Brendan Sexton III has an appropriate cameo, but it’d have worked better if I’d known it was him. Nick Searcy has a good cameo, but his name’s not on the movie because I think it came out he was too racist even for a vaguely edgy production like this one to promote. It’s in the first act when McDonagh’s writing for McDormand is best. Great scene.

Ben Davis’s photography is fine. McDonagh shoots it Panavision and can’t fill the frame, which is a bummer. Carter Burwell’s there to remind you Frances McDormand was in a Coen Brothers movie once so if you watch through half-closed eyes it seems like a Coen riff on a redneck gothic melodrama character piece. Only the movie ditches McDormand and switches to Rockwell in the third act to give it a very literal ending for the people in the audience who weren’t paying enough attention.

Otherwise, McDonagh’s direction is good. He’s very good with the cast. The problem’s his lack of insight.

McDormand’s good enough to carry it too, so when he shifts it to Rockwell, who can’t because it’s a nothing arc, way too little, way too late, Ebbing takes a big third act stumble.

It’s fine, actually. If it had a good finish with all the icky bad asterisks on it, it’d be worse. Once it’s clear McDormand and Rockwell don’t have great parts and Harrelson’s out of it… it’s fine. Just with a bunch of asterisks.

S. Darko (2009, Chris Fisher)

Terrifying as it might be to say, but S. Darko could actually be worse. It’s an official sequel to Donnie Darko as the producers of that film still had sequel rights, but Daveigh Chase–as this picture’s titular lead–is the only returning cast member. It certainly does not have the involvement from the original’s writer-director.

And S.’s director Fisher isn’t bad. He’s really not. The undoubtedly cheap Utah locations are beautiful. The DV doesn’t look great, but Fisher does have some good composition. And if he were telling the story of Chase and friend Briana Evigan broken down in the middle of nowhere, meeting strange people and cute boys… S. might be okay.

But not with Nathan Atkins’s script.
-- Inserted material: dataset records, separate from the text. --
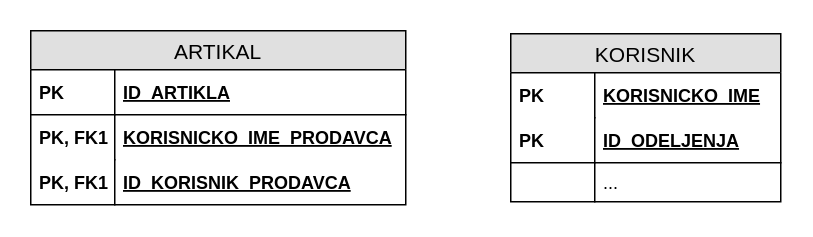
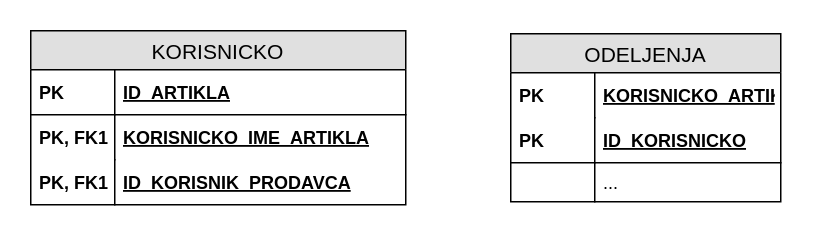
  <mxCell id="0" />
  <mxCell id="1" parent="0" />
- <mxCell id="2" value="KORISNIK" style="swimlane;fontStyle=0;childLayout=stackLayout;horizontal=1;startSize=26;fillColor=#e0e0e0;horizontalStack=0;resizeParent=1;resizeParentMax=0;resizeLast=0;collapsible=1;marginBottom=0;swimlaneFillColor=#ffffff;align=center;fontSize=14;" vertex="1" parent="1"><mxGeometry x="340" y="22" width="180" height="112" as="geometry" /></mxCell>
- <mxCell id="3" value="KORISNICKO_IME" style="shape=partialRectangle;top=0;left=0;right=0;bottom=0;align=left;verticalAlign=middle;fillColor=none;spacingLeft=60;spacingRight=4;overflow=hidden;rotatable=0;points=[[0,0.5],[1,0.5]];portConstraint=eastwest;dropTarget=0;fontStyle=5;fontSize=12;" vertex="1" parent="2"><mxGeometry y="26" width="180" height="30" as="geometry" /></mxCell>
+ <mxCell id="2" value="ODELJENJA" style="swimlane;fontStyle=0;childLayout=stackLayout;horizontal=1;startSize=26;fillColor=#e0e0e0;horizontalStack=0;resizeParent=1;resizeParentMax=0;resizeLast=0;collapsible=1;marginBottom=0;swimlaneFillColor=#ffffff;align=center;fontSize=14;" vertex="1" parent="1"><mxGeometry x="340" y="22" width="180" height="112" as="geometry" /></mxCell>
+ <mxCell id="3" value="KORISNICKO_ARTIKLA" style="shape=partialRectangle;top=0;left=0;right=0;bottom=0;align=left;verticalAlign=middle;fillColor=none;spacingLeft=60;spacingRight=4;overflow=hidden;rotatable=0;points=[[0,0.5],[1,0.5]];portConstraint=eastwest;dropTarget=0;fontStyle=5;fontSize=12;" vertex="1" parent="2"><mxGeometry y="26" width="180" height="30" as="geometry" /></mxCell>
  <mxCell id="4" value="PK" style="shape=partialRectangle;fontStyle=1;top=0;left=0;bottom=0;fillColor=none;align=left;verticalAlign=middle;spacingLeft=4;spacingRight=4;overflow=hidden;rotatable=0;points=[];portConstraint=eastwest;part=1;fontSize=12;" vertex="1" connectable="0" parent="3"><mxGeometry width="56" height="30" as="geometry" /></mxCell>
- <mxCell id="5" value="ID_ODELJENJA" style="shape=partialRectangle;top=0;left=0;right=0;bottom=1;align=left;verticalAlign=middle;fillColor=none;spacingLeft=60;spacingRight=4;overflow=hidden;rotatable=0;points=[[0,0.5],[1,0.5]];portConstraint=eastwest;dropTarget=0;fontStyle=5;fontSize=12;" vertex="1" parent="2"><mxGeometry y="56" width="180" height="30" as="geometry" /></mxCell>
+ <mxCell id="5" value="ID_KORISNICKO" style="shape=partialRectangle;top=0;left=0;right=0;bottom=1;align=left;verticalAlign=middle;fillColor=none;spacingLeft=60;spacingRight=4;overflow=hidden;rotatable=0;points=[[0,0.5],[1,0.5]];portConstraint=eastwest;dropTarget=0;fontStyle=5;fontSize=12;" vertex="1" parent="2"><mxGeometry y="56" width="180" height="30" as="geometry" /></mxCell>
  <mxCell id="6" value="PK" style="shape=partialRectangle;fontStyle=1;top=0;left=0;bottom=0;fillColor=none;align=left;verticalAlign=middle;spacingLeft=4;spacingRight=4;overflow=hidden;rotatable=0;points=[];portConstraint=eastwest;part=1;fontSize=12;" vertex="1" connectable="0" parent="5"><mxGeometry width="56" height="30" as="geometry" /></mxCell>
  <mxCell id="7" value="..." style="shape=partialRectangle;top=0;left=0;right=0;bottom=0;align=left;verticalAlign=top;fillColor=none;spacingLeft=60;spacingRight=4;overflow=hidden;rotatable=0;points=[[0,0.5],[1,0.5]];portConstraint=eastwest;dropTarget=0;fontSize=12;" vertex="1" parent="2"><mxGeometry y="86" width="180" height="26" as="geometry" /></mxCell>
  <mxCell id="8" value="" style="shape=partialRectangle;top=0;left=0;bottom=0;fillColor=none;align=left;verticalAlign=top;spacingLeft=4;spacingRight=4;overflow=hidden;rotatable=0;points=[];portConstraint=eastwest;part=1;fontSize=12;" vertex="1" connectable="0" parent="7"><mxGeometry width="56" height="26" as="geometry" /></mxCell>
- <mxCell id="9" value="ARTIKAL" style="swimlane;fontStyle=0;childLayout=stackLayout;horizontal=1;startSize=26;fillColor=#e0e0e0;horizontalStack=0;resizeParent=1;resizeParentMax=0;resizeLast=0;collapsible=1;marginBottom=0;swimlaneFillColor=#ffffff;align=center;fontSize=14;" vertex="1" parent="1"><mxGeometry x="20" y="20" width="250" height="116" as="geometry" /></mxCell>
+ <mxCell id="9" value="KORISNICKO" style="swimlane;fontStyle=0;childLayout=stackLayout;horizontal=1;startSize=26;fillColor=#e0e0e0;horizontalStack=0;resizeParent=1;resizeParentMax=0;resizeLast=0;collapsible=1;marginBottom=0;swimlaneFillColor=#ffffff;align=center;fontSize=14;" vertex="1" parent="1"><mxGeometry x="20" y="20" width="250" height="116" as="geometry" /></mxCell>
  <mxCell id="10" value="ID_ARTIKLA" style="shape=partialRectangle;top=0;left=0;right=0;bottom=1;align=left;verticalAlign=middle;fillColor=none;spacingLeft=60;spacingRight=4;overflow=hidden;rotatable=0;points=[[0,0.5],[1,0.5]];portConstraint=eastwest;dropTarget=0;fontStyle=5;fontSize=12;" vertex="1" parent="9"><mxGeometry y="26" width="250" height="30" as="geometry" /></mxCell>
  <mxCell id="11" value="PK" style="shape=partialRectangle;fontStyle=1;top=0;left=0;bottom=0;fillColor=none;align=left;verticalAlign=middle;spacingLeft=4;spacingRight=4;overflow=hidden;rotatable=0;points=[];portConstraint=eastwest;part=1;fontSize=12;" vertex="1" connectable="0" parent="10"><mxGeometry width="56" height="30" as="geometry" /></mxCell>
- <mxCell id="12" value="KORISNICKO_IME_PRODAVCA" style="shape=partialRectangle;top=0;left=0;right=0;bottom=0;align=left;verticalAlign=middle;fillColor=none;spacingLeft=60;spacingRight=4;overflow=hidden;rotatable=0;points=[[0,0.5],[1,0.5]];portConstraint=eastwest;dropTarget=0;fontStyle=5;fontSize=12;" vertex="1" parent="9"><mxGeometry y="56" width="250" height="30" as="geometry" /></mxCell>
+ <mxCell id="12" value="KORISNICKO_IME_ARTIKLA" style="shape=partialRectangle;top=0;left=0;right=0;bottom=0;align=left;verticalAlign=middle;fillColor=none;spacingLeft=60;spacingRight=4;overflow=hidden;rotatable=0;points=[[0,0.5],[1,0.5]];portConstraint=eastwest;dropTarget=0;fontStyle=5;fontSize=12;" vertex="1" parent="9"><mxGeometry y="56" width="250" height="30" as="geometry" /></mxCell>
  <mxCell id="13" value="PK, FK1" style="shape=partialRectangle;fontStyle=1;top=0;left=0;bottom=0;fillColor=none;align=left;verticalAlign=middle;spacingLeft=4;spacingRight=4;overflow=hidden;rotatable=0;points=[];portConstraint=eastwest;part=1;fontSize=12;" vertex="1" connectable="0" parent="12"><mxGeometry width="56" height="30" as="geometry" /></mxCell>
  <mxCell id="14" value="ID_KORISNIK_PRODAVCA" style="shape=partialRectangle;top=0;left=0;right=0;bottom=0;align=left;verticalAlign=middle;fillColor=none;spacingLeft=60;spacingRight=4;overflow=hidden;rotatable=0;points=[[0,0.5],[1,0.5]];portConstraint=eastwest;dropTarget=0;fontStyle=5;fontSize=12;" vertex="1" parent="9"><mxGeometry y="86" width="250" height="30" as="geometry" /></mxCell>
  <mxCell id="15" value="PK, FK1" style="shape=partialRectangle;fontStyle=1;top=0;left=0;bottom=0;fillColor=none;align=left;verticalAlign=middle;spacingLeft=4;spacingRight=4;overflow=hidden;rotatable=0;points=[];portConstraint=eastwest;part=1;fontSize=12;" vertex="1" connectable="0" parent="14"><mxGeometry width="56" height="30" as="geometry" /></mxCell>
His script plays like a terrible TV movie of the original, complete with story beats. Worst might be how people are constantly traveling through time, just because they wish they can. The other connections to the original flip off that film’s fans. S. is a desperate cash grab with an incompetent script.

Chase is okay in the lead. Evigan’s good about twenty percent of the time. Ed Westwick’s awkward, but quite good most of the time as the guy they meet. Nice supporting turn from John Hawkes too.

Sadly, the rest of the acting’s weak. For starters, Jackson Rathbone is atrocious as Chase’s suitor and James Lafferty’s inept as the town oddball.

S. Darko uses Elizabeth Berkley as stunt casting. Does anything else really need to be said?